### Texto em análise
⁂
O facto de ela, três meses decorridos sobre essa transmissão da posição contratual de arrendatária, ter passado a residir num Lar de Idosos apenas pode, eventualmente, fundamentar a propositura, contra ela, duma acção de despejo, destinada a obter a resolução judicial do contrato de arrendamento em questão (nos termos do art. 1083º, nº 1, e nº 2, al. d), do Código Civil [na redacção introduzida pelo Novo Regime do Arrendamento Urbano aprovado pela Lei nº 6/2006, de 27 de Fevereiro, aplicável, nos termos das disposições conjugadas dos arts. 26º, nº 1, 27º e 28º deste último diploma, aos contratos de arrendamento para habitação celebrados antes de 18/11/1990 – como o que está em discussão nos autos]).
De todo o modo, o contrato de arrendamento celebrado em 1981 com o falecido JC, enquanto não cessar, por resolução ou por qualquer outra causa, tendo sido validamente transmitido para o cônjuge sobrevivo daquele (a referida MB), mantém-se plenamente em vigor.
⁂
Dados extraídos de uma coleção
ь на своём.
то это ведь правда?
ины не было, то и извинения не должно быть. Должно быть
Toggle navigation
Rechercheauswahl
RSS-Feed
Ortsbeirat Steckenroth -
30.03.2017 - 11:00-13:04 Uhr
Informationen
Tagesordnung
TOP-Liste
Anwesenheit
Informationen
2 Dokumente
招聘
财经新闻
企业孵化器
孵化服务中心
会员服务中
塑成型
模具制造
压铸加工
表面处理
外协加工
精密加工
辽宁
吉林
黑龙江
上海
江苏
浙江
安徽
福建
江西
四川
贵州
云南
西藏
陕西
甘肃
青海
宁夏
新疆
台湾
⁂
### Tarefas a realizar
**a)** Responda, com base no texto sobre o contrato de arrendamento:
(i) Em que ano foi celebrado o contrato de arrendamento com o falecido JC?
(ii) Para onde passou ela a residir três meses depois da transmissão da posição contratual de arrendatária?
(iii) Que lei aprovou o Novo Regime do Arrendamento Urbano?
**b)** Atualize a listagem inteira, por favor, trocando "Informationen" por "Übersicht" e deixando tudo o resto igual.
O texto e a listagem não têm qualquer relação entre si.

### As suas respostas
**a)**
(i) Em 1981.
(ii) Para um Lar de Idosos.
(iii) A Lei nº 6/2006, de 27 de Fevereiro.

**b)**
ь на своём.
то это ведь правда?
ины не было, то и извинения не должно быть. Должно быть
Toggle navigation
Rechercheauswahl
RSS-Feed
Ortsbeirat Steckenroth -
30.03.2017 - 11:00-13:04 Uhr
Übersicht
Tagesordnung
TOP-Liste
Anwesenheit
Übersicht
2 Dokumente
招聘
财经新闻
企业孵化器
孵化服务中心
会员服务中
塑成型
模具制造
压铸加工
表面处理
外协加工
精密加工
辽宁
吉林
黑龙江
上海
江苏
浙江
安徽
福建
江西
四川
贵州
云南
西藏
陕西
甘肃
青海
宁夏
新疆
台湾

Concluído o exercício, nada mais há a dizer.